Rabbi Dreyfus unfortunately passed away in July 2008. This past August, his wife, Marianne, contacted me about the Torah, asking whether Rodef Sholom wished to have it returned or passed along to another congregation in need of a scroll. I thought about how meaningful it would be for my members to have the Torah come home again, particularly for those who belonged to the congregation when it was still in possession of the scroll before 1947. I jumped at the chance, but wondered how it would be brought back to Youngstown. As luck would have it, a couple from the congregation, Andy and Hilari Lipkin, were going to New York to visit family and graciously offered to pick up the Torah from Mrs. Dreyfus at her residence in Brooklyn and bring it back to Youngstown. Talk about a mitzvah, or good deed! I was ecstatic. And what timing, for all this occurred only days before the start of Rosh Hashanah.
To properly welcome the Torah home, I decided to read from the scroll during the New Year morning service Sept. 19, and tell the congregation the whole amazing story. This is how I began: “Dear friends, a Torah scroll is like a person. It journeys to different places in the course of its lifespan. It imparts wisdom to the people it touches and influences at each stop along the way. Sometimes, just like a person, it gets to come home again, where it all began. Let me tell you a story about a Torah, one of our Torahs, that has just come home to us.”
Well, you could have heard a pin drop in the entire sanctuary. I noticed some eyes moist with tears, others with smiles from ear to ear, and heads nodding with pride. It was quite a moment. I concluded as follows: “Some day this Torah will continue its journey to another congregation where it shall further its mission of teaching a new group of our people about the history, ethics and values of Judaism.” Over the next couple of weeks, I took advantage of every opportunity to tell the story, especially to the children in the congregation. Little did I know at the time was what was yet to happen.

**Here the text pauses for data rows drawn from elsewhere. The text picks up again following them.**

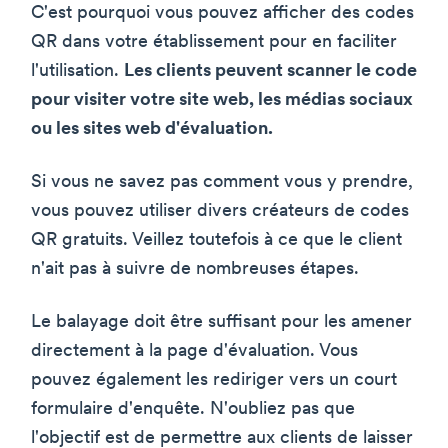
C'est pourquoi vous pouvez afficher des codes
QR dans votre établissement pour en faciliter
l'utilisation.
Les clients peuvent scanner le code
pour visiter votre site web, les médias sociaux
ou les sites web d'évaluation.
Si vous ne savez pas comment vous y prendre,
vous pouvez utiliser divers créateurs de codes
QR gratuits. Veillez toutefois à ce que le client
n'ait pas à suivre de nombreuses étapes.
Le balayage doit être suffisant pour les amener
directement à la page d'évaluation. Vous
pouvez également les rediriger vers un court
formulaire d'enquête. N'oubliez pas que
l'objectif est de permettre aux clients de laisser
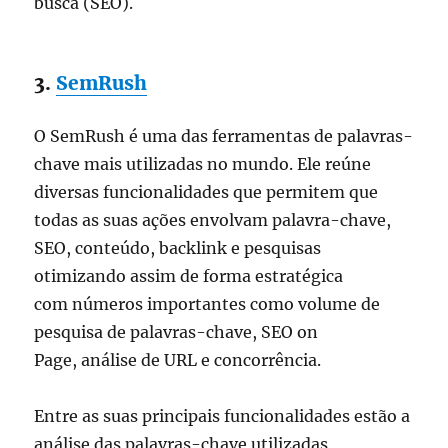
busca (SEO).
3.
SemRush
O SemRush é uma das ferramentas de palavras-
chave mais utilizadas no mundo. Ele reúne
diversas funcionalidades que permitem que
todas as suas ações envolvam palavra-chave,
SEO, conteúdo, backlink e pesquisas
otimizando assim de forma estratégica
com números importantes como volume de
pesquisa de palavras-chave, SEO on
Page, análise de URL e concorrência.
Entre as suas principais funcionalidades estão a
análise das palavras-chave utilizadas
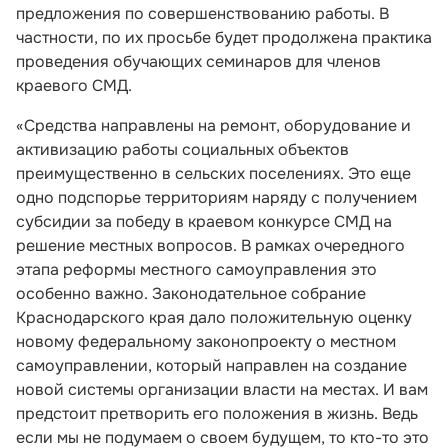
предложения по совершенствованию работы. В
частности, по их просьбе будет продолжена практика
проведения обучающих семинаров для членов
краевого СМД.
«Средства направлены на ремонт, оборудование и
активизацию работы социальных объектов
преимущественно в сельских поселениях. Это еще
одно подспорье территориям наряду с получением
субсидии за победу в краевом конкурсе СМД на
решение местных вопросов. В рамках очередного
этапа реформы местного самоуправления это
особенно важно. Законодательное собрание
Краснодарского края дало положительную оценку
новому федеральному законопроекту о местном
самоуправлении, который направлен на создание
новой системы организации власти на местах. И вам
предстоит претворить его положения в жизнь. Ведь
если мы не подумаем о своем будущем, то кто-то это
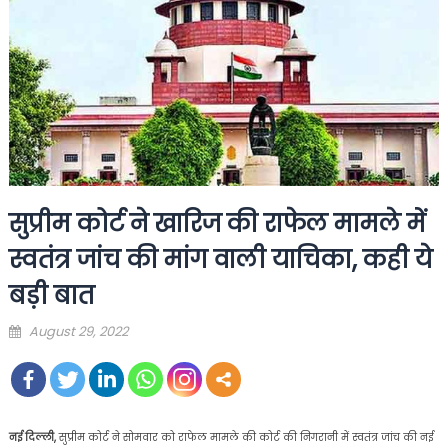
सुप्रीम कोर्ट ने खारिज की राफेल मामले में
स्वतंत्र जांच की मांग वाली याचिका, कही ये
बड़ी बात
Posted
August 29, 2022
on
नई दिल्ली,
सुप्रीम कोर्ट ने सोमवार को राफेल मामले की कोर्ट की निगरानी में स्वतंत्र जांच की नई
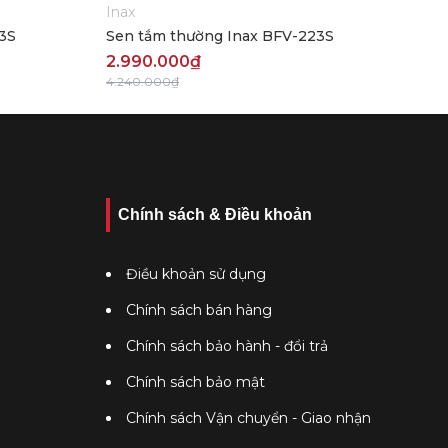
Inax
3S
Sen tắm thường Inax BFV-223S
2.990.000₫
4.240.000₫
Chính sách & Điều khoản
Điều khoản sử dụng
Chính sách bán hàng
Chính sách bảo hành - đổi trả
Chính sách bảo mật
Chính sách Vận chuyển - Giao nhận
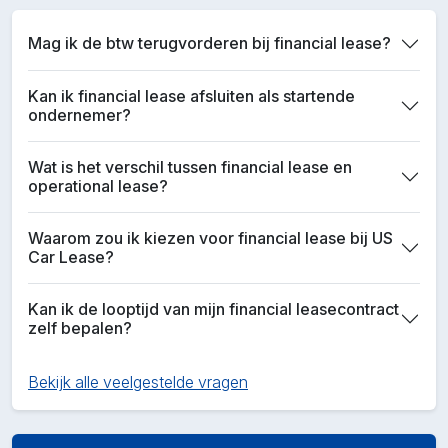
Mag ik de btw terugvorderen bij financial lease?
Kan ik financial lease afsluiten als startende
ondernemer?
Wat is het verschil tussen financial lease en
operational lease?
Waarom zou ik kiezen voor financial lease bij US
Car Lease?
Kan ik de looptijd van mijn financial leasecontract
zelf bepalen?
Bekijk alle veelgestelde vragen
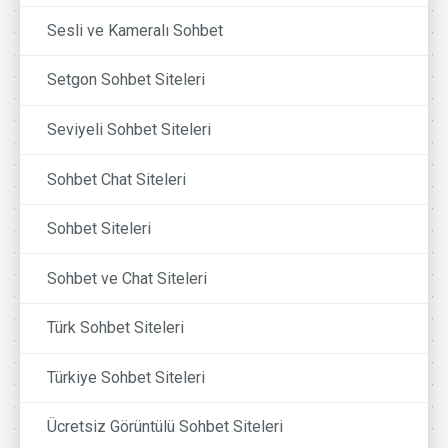
Sesli ve Kameralı Sohbet
Setgon Sohbet Siteleri
Seviyeli Sohbet Siteleri
Sohbet Chat Siteleri
Sohbet Siteleri
Sohbet ve Chat Siteleri
Türk Sohbet Siteleri
Türkiye Sohbet Siteleri
Ücretsiz Görüntülü Sohbet Siteleri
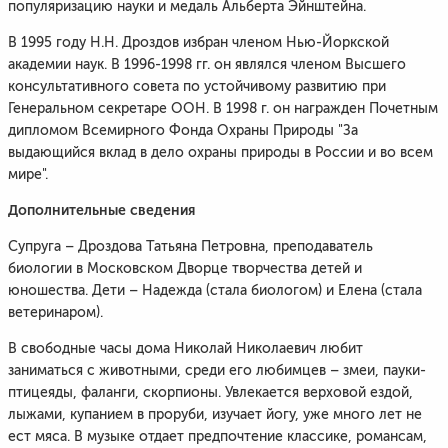
популяризацию науки и медаль Альберта Эйнштейна.
В 1995 году Н.Н. Дроздов избран членом Нью-Йоркской
академии наук. В 1996-1998 гг. он являлся членом Высшего
консультативного совета по устойчивому развитию при
Генеральном секретаре ООН. В 1998 г. он награжден Почетным
дипломом Всемирного Фонда Охраны Природы "За
выдающийся вклад в дело охраны природы в России и во всем
мире".
Дополнительные сведения
Супруга – Дроздова Татьяна Петровна, преподаватель
биологии в Московском Дворце творчества детей и
юношества. Дети – Надежда (стала биологом) и Елена (стала
ветеринаром).
В свободные часы дома Николай Николаевич любит
заниматься с животными, среди его любимцев – змеи, пауки-
птицеяды, фаланги, скорпионы. Увлекается верховой ездой,
лыжами, купанием в проруби, изучает йогу, уже много лет не
ест мяса. В музыке отдает предпочтение классике, романсам,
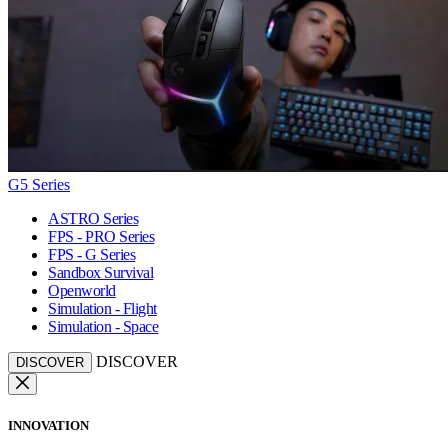
G5 Series
ASTRO Series
FPS - PRO Series
FPS - G Series
Sandbox Survival
Openworld
Simulation - Flight
Simulation - Space
DISCOVER
DISCOVER
INNOVATION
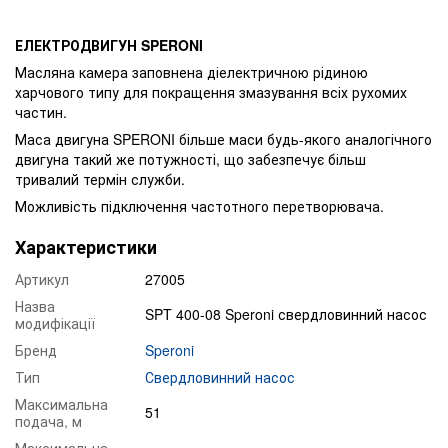
ЕЛЕКТРОДВИГУН SPERONI
Масляна камера заповнена діелектричною рідиною
харчового типу для покращення змазування всіх рухомих
частин.
Маса двигуна SPERONI більше маси будь-якого аналогічного
двигуна такий же потужності, що забезпечує більш
тривалий термін служби.
Можливість підключення частотного перетворювача.
Характеристики
Артикул
27005
Назва
SPT 400-08 Speroni свердловинний насос
модифікації
Бренд
Speroni
Тип
Свердловинний насос
Максимальна
51
подача, м
Максимальна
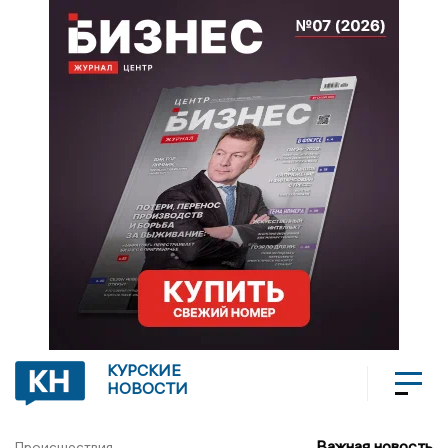
КУРСКИЕ
НОВОСТИ
Важная новость
Происшествия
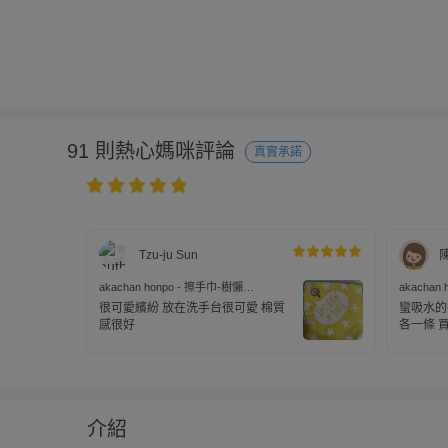
91 則熱心媽咪評論
真實承諾
Tzu-ju Sun
akachan honpo - 擦手巾-樹懶
akachan
(35×35cm)
(30×30cm
很可愛繽紛 放在洗手台很可愛 棉質
蠻吸水的
感很好
各一條 
剛剛好
介紹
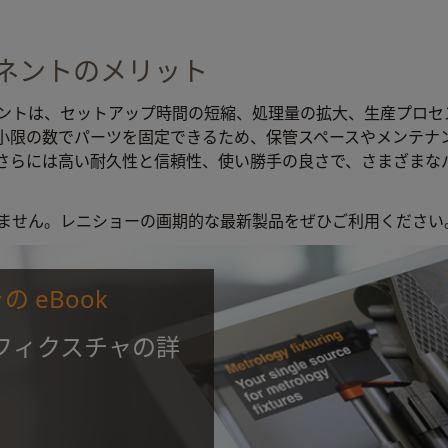
ネントのメリット
ントは、セットアップ時間の短縮、処理量の拡大、生産プロセ
小限の数でパーツを固定できるため、保管スペースやメンテナ
さらには高い耐久性と信頼性、使い勝手の良さで、さまざまな
ません。レニショーの画期的な最新製品をぜひご利用ください
 eBook
式フィクスチャの詳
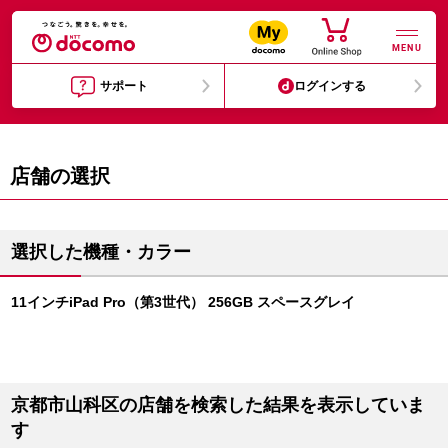
MENU
サポート
ログインする
店舗の選択
選択した機種・カラー
11インチiPad Pro（第3世代） 256GB スペースグレイ
京都市山科区の店舗を検索した結果を表示していま
す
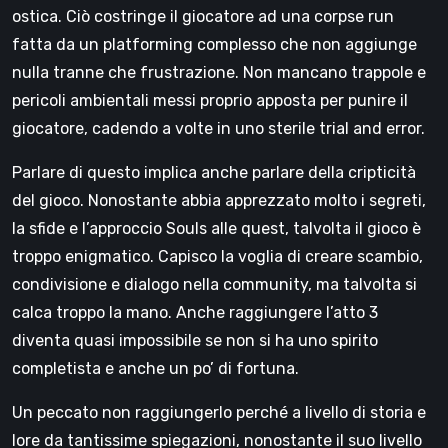
ostica. Ciò costringe il giocatore ad una corpse run
fatta da un platforming complesso che non aggiunge
nulla tranne che frustrazione. Non mancano trappole e
pericoli ambientali messi proprio apposta per punire il
giocatore, cadendo a volte in uno sterile trial and error.
Parlare di questo implica anche parlare della cripticità
del gioco. Nonostante abbia apprezzato molto i segreti,
la sfide e l’approccio Souls alle quest, talvolta il gioco è
troppo enigmatico. Capisco la voglia di creare scambio,
condivisione e dialogo nella community, ma talvolta si
calca troppo la mano. Anche raggiungere l’atto 3
diventa quasi impossibile se non si ha uno spirito
completista e anche un po’ di fortuna.
Un peccato non raggiungerlo perché a livello di storia e
lore da tantissime spiegazioni, nonostante il suo livello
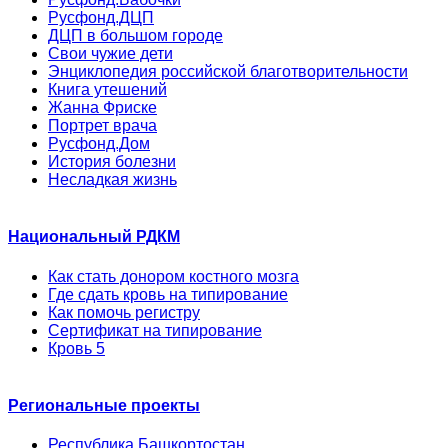
Русфонд.ДЦП
ДЦП в большом городе
Свои чужие дети
Энциклопедия российской благотворительности
Книга утешений
Жанна Фриске
Портрет врача
Русфонд.Дом
История болезни
Несладкая жизнь
Национальный РДКМ
Как стать донором костного мозга
Где сдать кровь на типирование
Как помочь регистру
Сертификат на типирование
Кровь 5
Региональные проекты
Республика Башкортостан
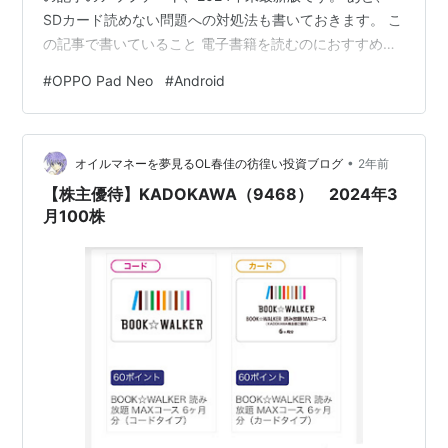
SDカード読めない問題への対処法も書いておきます。 こ
の記事で書いていること 電子書籍を読むのにおすすめの
Androidタブレット（1台） 電子書籍アプリ
#
OPPO Pad Neo
#
Android
BOOK☆WALKERでSDカードが保存先に指定できないと
きの対処法 この記事で書いていないこと 電子書籍を読む
のにおすすめのiPad 免責しない事項 中華タブレットを紹
•
介していますが技適は通っています！！！ かがくの ちか
オイルマネーを夢見るOL春佳の彷徨い投資ブログ
2年前
らって すげー！！▼
【株主優待】KADOKAWA（9468） 2024年3
月100株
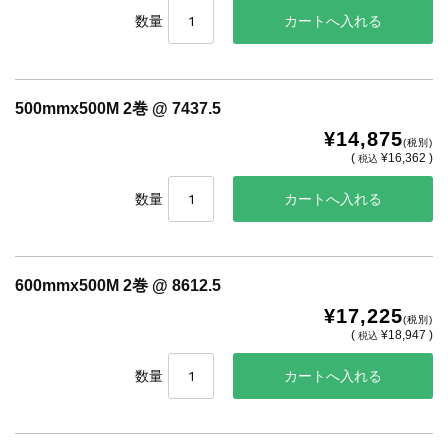
数量
500mmx500M 2巻 @ 7437.5
¥14,875
(税別)
(
¥16,362 )
税込
数量
600mmx500M 2巻 @ 8612.5
¥17,225
(税別)
(
¥18,947 )
税込
数量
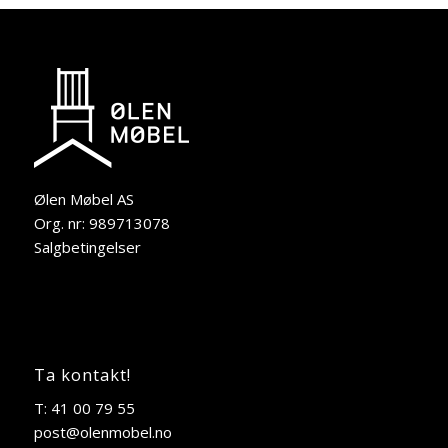
Ølen Møbel AS
Org. nr: 989713078
Salgbetingelser
Ta kontakt!
T: 41 00 79 55
post@olenmobel.no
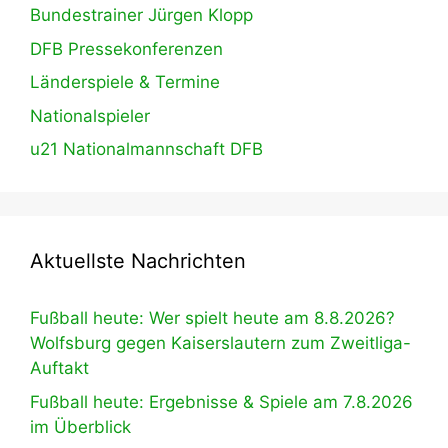
Bundestrainer Jürgen Klopp
DFB Pressekonferenzen
Länderspiele & Termine
Nationalspieler
u21 Nationalmannschaft DFB
Aktuellste Nachrichten
Fußball heute: Wer spielt heute am 8.8.2026?
Wolfsburg gegen Kaiserslautern zum Zweitliga-
Auftakt
Fußball heute: Ergebnisse & Spiele am 7.8.2026
im Überblick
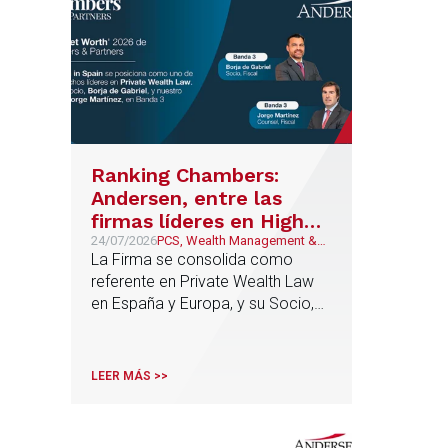
Ranking Chambers:
Andersen, entre las
firmas líderes en High
Net Worth en España y
24/07/2026
PCS, Wealth Management &
Family Business
La Firma se consolida como
Europa
referente en Private Wealth Law
en España y Europa, y su Socio,
Borja de Gabriel y el Counsel,
Jorge Martínez, son reconocidos
como uno de los profesionales
LEER MÁS >>
clave del sector.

Just last week, on the last day of September, I got a phone call from Ina Rae Burdman Levy, who grew up in Youngstown and was married to Rabbi Ted Levy, who sadly passed away a few years ago. Active in the World Union for Progressive Judaism for nearly fifty years, which has been instrumental in helping to establish new liberal Reform congregations all over the world, Ina Rae asked me a question that I have never once been asked in my 26 years since ordination from rabbinical school. “Rabbi,” she asked, “do you by any chance have an extra Torah at the temple that you would be willing to place on permanent loan to a new congregation forming in Russia?” I was floored. Talk about “beshert,” the Yiddish word we use when something was ordained in heaven, or meant to be! Choking back the emotion, I said that her timing couldn’t have been any better.
What an incredible coda to this story, as the Torah that came home to Rodef Sholom will soon be on its way to Congregation Kadima, located in a small town called Gomel, in Belarus, Russia. Call it serendipity or coincidence, but amazingly enough, Ina Rae’s mother, Doris Burdman, of Blessed Memory, who in the years she was alive made quite an impact on Youngstown through her philanthropic and volunteer efforts, was a student in the Medical School in Gomel as a young woman.
As the Torah journeys on to its next destination halfway across the globe, may its spiritual teachings and moral lessons resonate within the hearts and minds of those new parishioners who will minister to its cause and care for it as their newest child, and undoubtedly their most valued possession. Happy Simchat Torah!
XRabbi Franklin W. Muller is the rabbi at Temple Rodef Sholom in Youngstown.